According to a December 25 announcement, the team behind DeFi project 1INCH is launching a governance and utility token. For both the platform’s decentralized market maker protocol and its decentralized exchange aggregator function, the 1INCH token will be used.
The governance module of the “Aggregation Protocol” would allow stakeholders to vote on the allocation of Distributed Surplus coins. These are generated where the final rate is higher than that confirmed by the user for a purchase conducted via the aggregator service.
The proceeds are divided between the referrer and the reward for governance, with the percentage going to the DAO’s decision on each. The governance incentive will initially be set to zero. Spread surplus coins can be exchanged via the 1-inch Liquidity Protocol, formerly known as Mooniswap, into 1INCH tokens.
According to cointelegraph.com, the governance module of the “Liquidity Protocol” would allow stakers and liquidity providers to vote on major parameters of the protocol. These include the fee for price effect, swap cost, reward for governance, bonus for referral and time for decay. Any of these criteria will be regulated on the basis of an individual liquidity pool, while all pools will be subject to others and default values.
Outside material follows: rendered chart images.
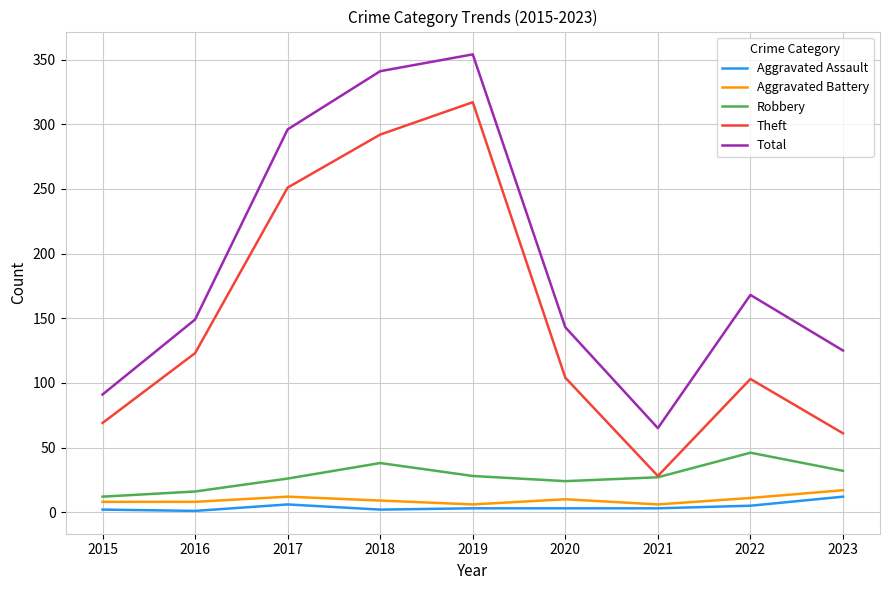

Is the value of Aggravated Battery at 2015 greater than the value of Robbery at 2019?

No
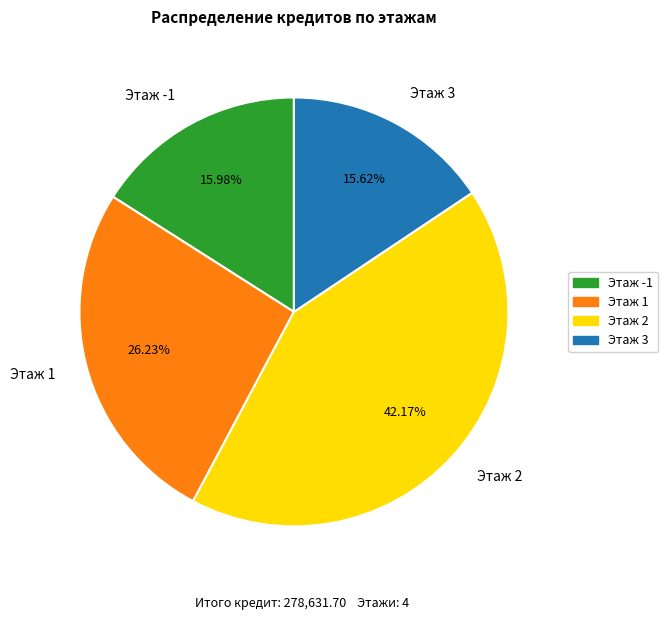

Count the number of slices in the pie.

4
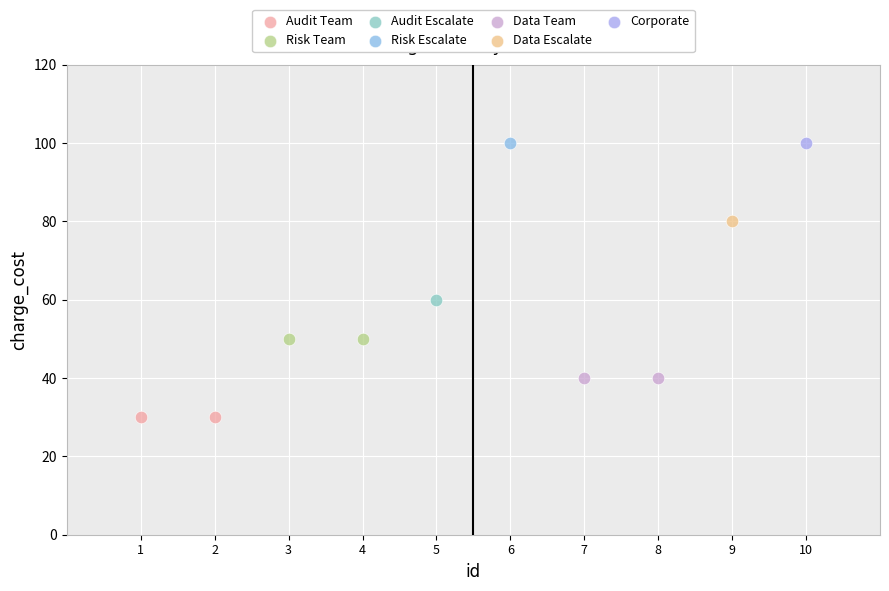

Which series reaches the minimum Y coordinate?

Audit Team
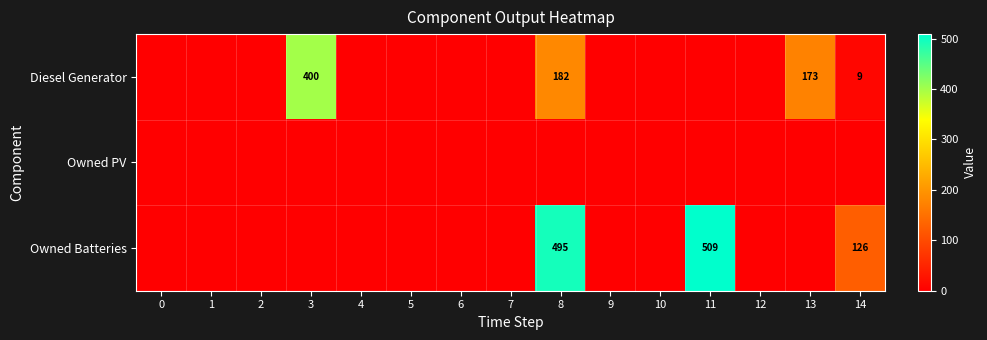

Is it true that Diesel Generator equals 636 at 3?

False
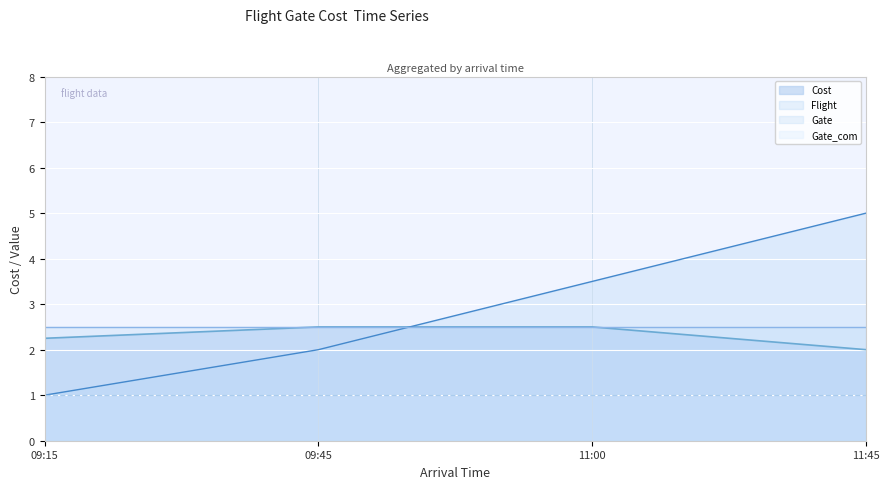

Is it true that Cost equals 2.0 at 11:45?

True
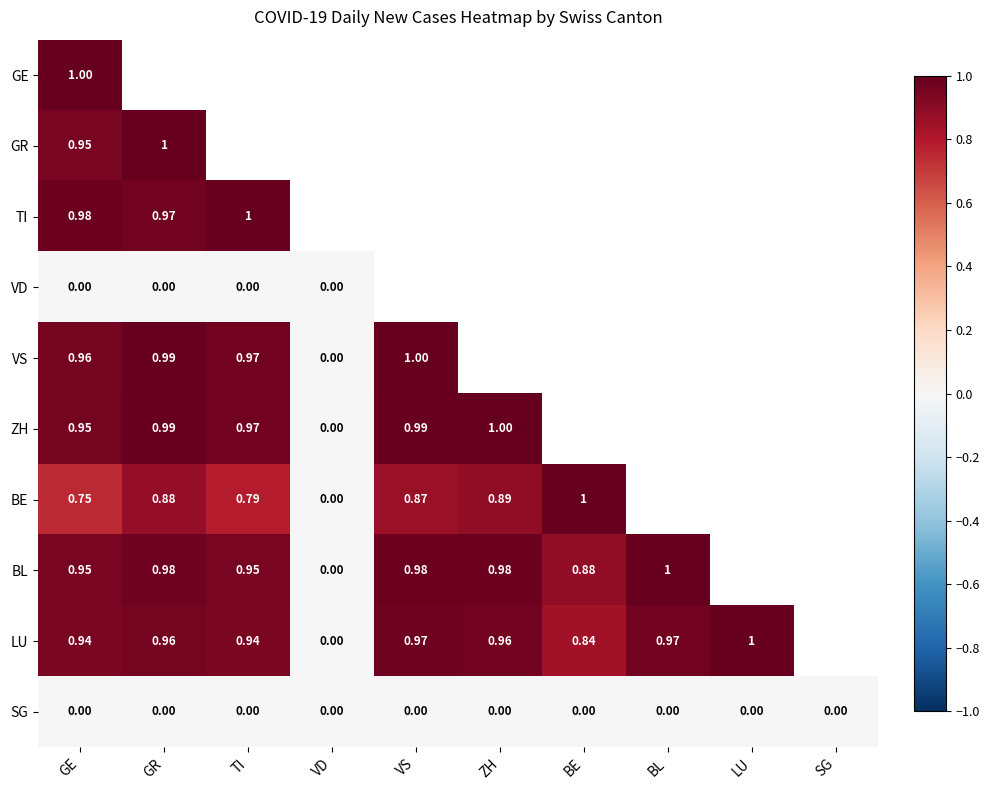

At which category does the chart reach its minimum across all series?

GE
In addition, for 6 additional pools, a liquidity mining system will be launched, combining the 1INCH tokens with ETH, DAI, WBTC, USDC, USDT and YFI.
For the next four years, 30 percent of the overall token supply of 1.5 billion INCH was dedicated to community rewards. The protocol growth and development fund is allocated for another 14.5 percent, which is still to be unlocked within the next four years.For the first two weeks of the liquidity mining plan, the initial circulation availability on release day would be 6 percent, with another 0.5 percent being released. This will start at midnight UTC on December 28. As Cointelegraph reported, earlier this month 1inch closed a successful $12 million funding round, led by Pantera Capital.